While Congress seeks to overhaul immigration laws, more than 1 million illegal immigrants enter the U.S. each year. The Pew Hispanic Center estimates that about 6 million of the 11 million illegal immigrants in the U.S. are from Mexico.
North Carolina’s Hispanic population is among the top five fastest-growing in the country, with an estimated half million Latinos — a number that quintupled over the 1990s as thousands of all races moved to North Carolina for its booming high-tech, construction and farming jobs.
It is difficult to estimate the number of Latinos living in Haywood County since immigrants (primarily Mexican) come and go with the farming season as migrant workers, Brown explains. Estimates range from 3,000 to 7,000; Brown puts the figure at around 4,000.
While services have gotten much better for Latino families who work and live in Haywood County, there’s still a need for more comprehensive public transportation, child care for working parents and translators.
Sometimes not knowing the language gets you in trouble.
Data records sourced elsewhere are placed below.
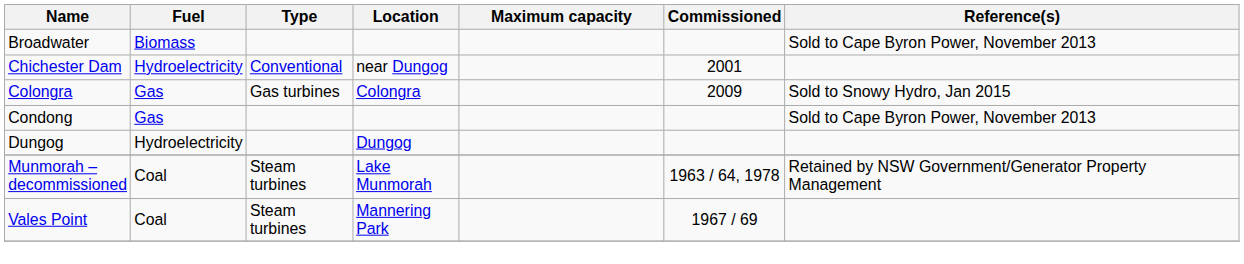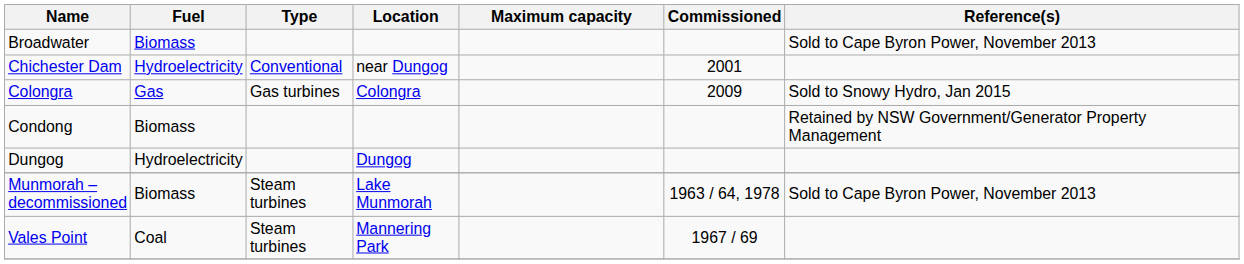Condong | Fuel: Gas -> Biomass
Condong | Reference(s): Sold to Cape Byron Power, November 2013 -> Retained by NSW Government/Generator Property Management
Munmorah – decommissioned | Fuel: Coal -> Biomass
Munmorah – decommissioned | Reference(s): Retained by NSW Government/Generator Property Management -> Sold to Cape Byron Power, November 2013
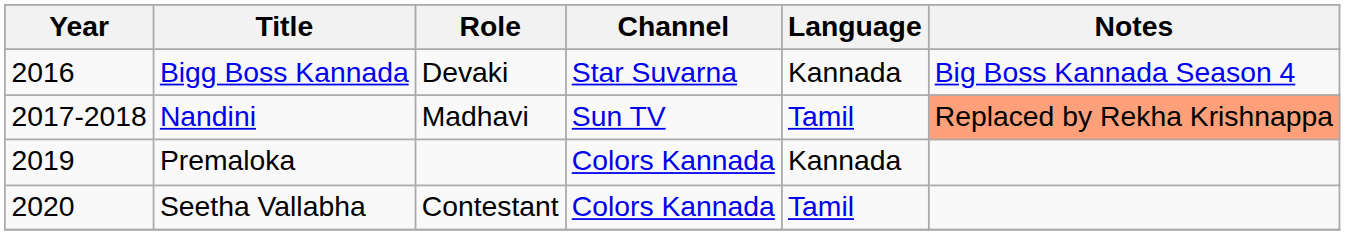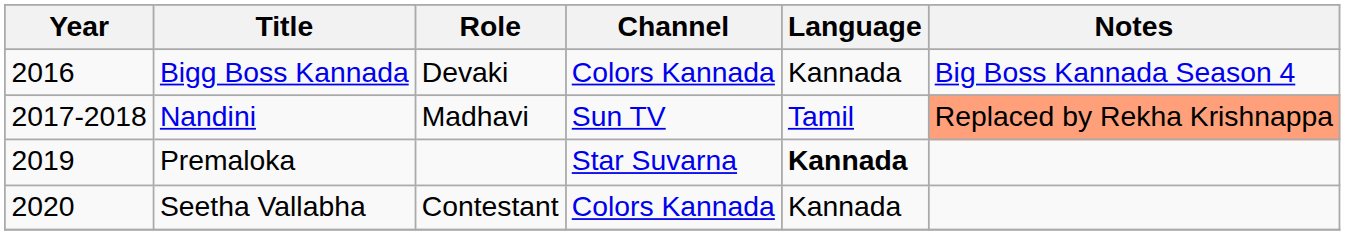Bigg Boss Kannada | Channel: Star Suvarna -> Colors Kannada
Premaloka | Channel: Colors Kannada -> Star Suvarna
Premaloka | Language: normal -> bold
Seetha Vallabha | Language: Tamil -> Kannada
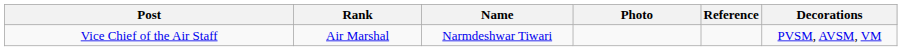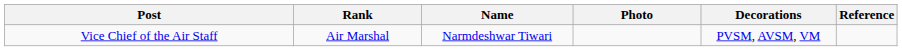columns swapped: Decorations <-> Reference
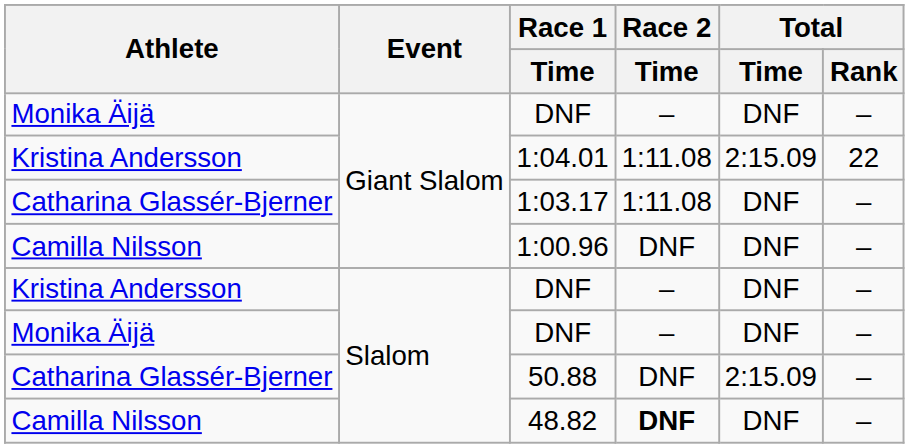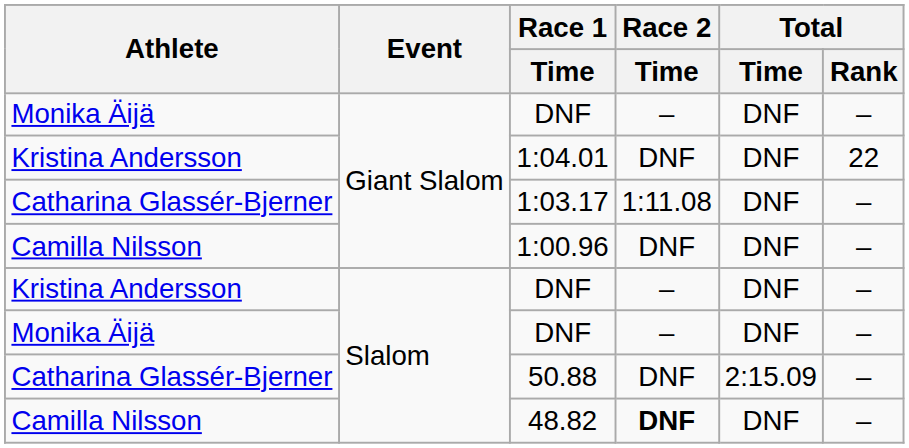1:04.01 | Race 2 / Time: 1:11.08 -> DNF
1:04.01 | Total / Time: 2:15.09 -> DNF
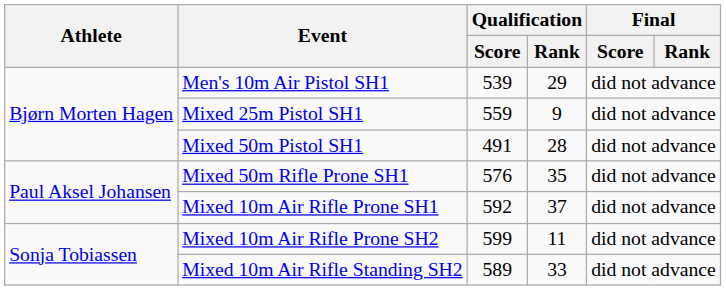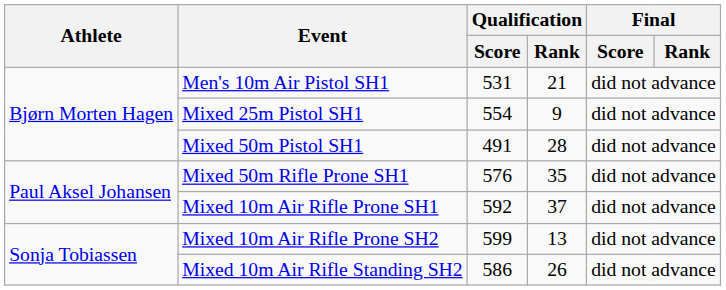Men's 10m Air Pistol SH1 | Qualification / Score: 539 -> 531
Men's 10m Air Pistol SH1 | Qualification / Rank: 29 -> 21
Mixed 25m Pistol SH1 | Qualification / Score: 559 -> 554
Mixed 10m Air Rifle Prone SH2 | Qualification / Rank: 11 -> 13
Mixed 10m Air Rifle Standing SH2 | Qualification / Score: 589 -> 586
Mixed 10m Air Rifle Standing SH2 | Qualification / Rank: 33 -> 26
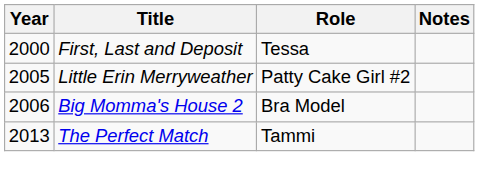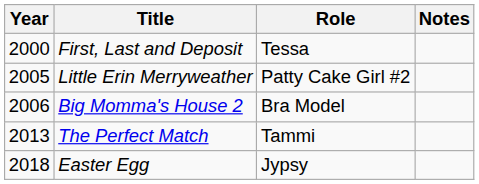+ row: 2018 | Easter Egg | Jypsy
Just ask Maria Elena, who recently had to have a hernia surgery. When she went to a Western North Carolina hospital, she used a family relative as a translator. Apparently in the language exchange, the doctor thought she had a pain on one area of her body while she felt it was on the other side. Rather than wait through further tests, she flew to Mexico to have the operation when she could have had the surgery here. It’s not that the hospitals doesn’t have available translators, Brown said. They do. Using a family relative isn’t always the most reliable form of communication, Brown explained. Just because a someone speaks Spanish and English doesn’t make that person an accurate translator.
While Hispanic families come to the United States seeking jobs, a good education and a better life, it doesn’t always work out that way.
Alejandra Hernandez, who worked at a factory in Asheville seven years ago, explains a particularly frustrating story using Brown as a translator. Hernandez said that while working at the factory, another lady employed there had the same name. Hernandez received double the amount for her payroll check, and when she figured out what was wrong, she went to her boss to get the matter straightened out. Lacking the English skills to explain herself at the time, she said the company took her paycheck and promptly fired her. She never did get her fair share of the paycheck.
In other instances, mothers in Brown’s support group who work as housekeepers speak of unfair labor practices — losing out on tips and work breaks, and having to do extra work for the same pay. When they go to pick up room tips that guests have left, there’s no money. Apparently the supervisor picks up the tips. This is a common occurrence and it happens in different hotels, Brown explains. One day, when the supervisor didn’t show up for work, the Latino housekeepers suddenly found their room tips, Brown said, translating the story from one of the mothers.
Despite some of the challenges Latino mothers face in Haywood County, one mother in Brown’s support group — Teresa (she did not wish to give her last name) — said it was much more difficult for Latino mothers a decade ago. There was no Spanish-speaking interpreter at the Health Department and no child care at the community college for working mothers taking English classes. Now, Teresa says, there are more translators, more child care services and more availability of English classes for Spanish-speaking people.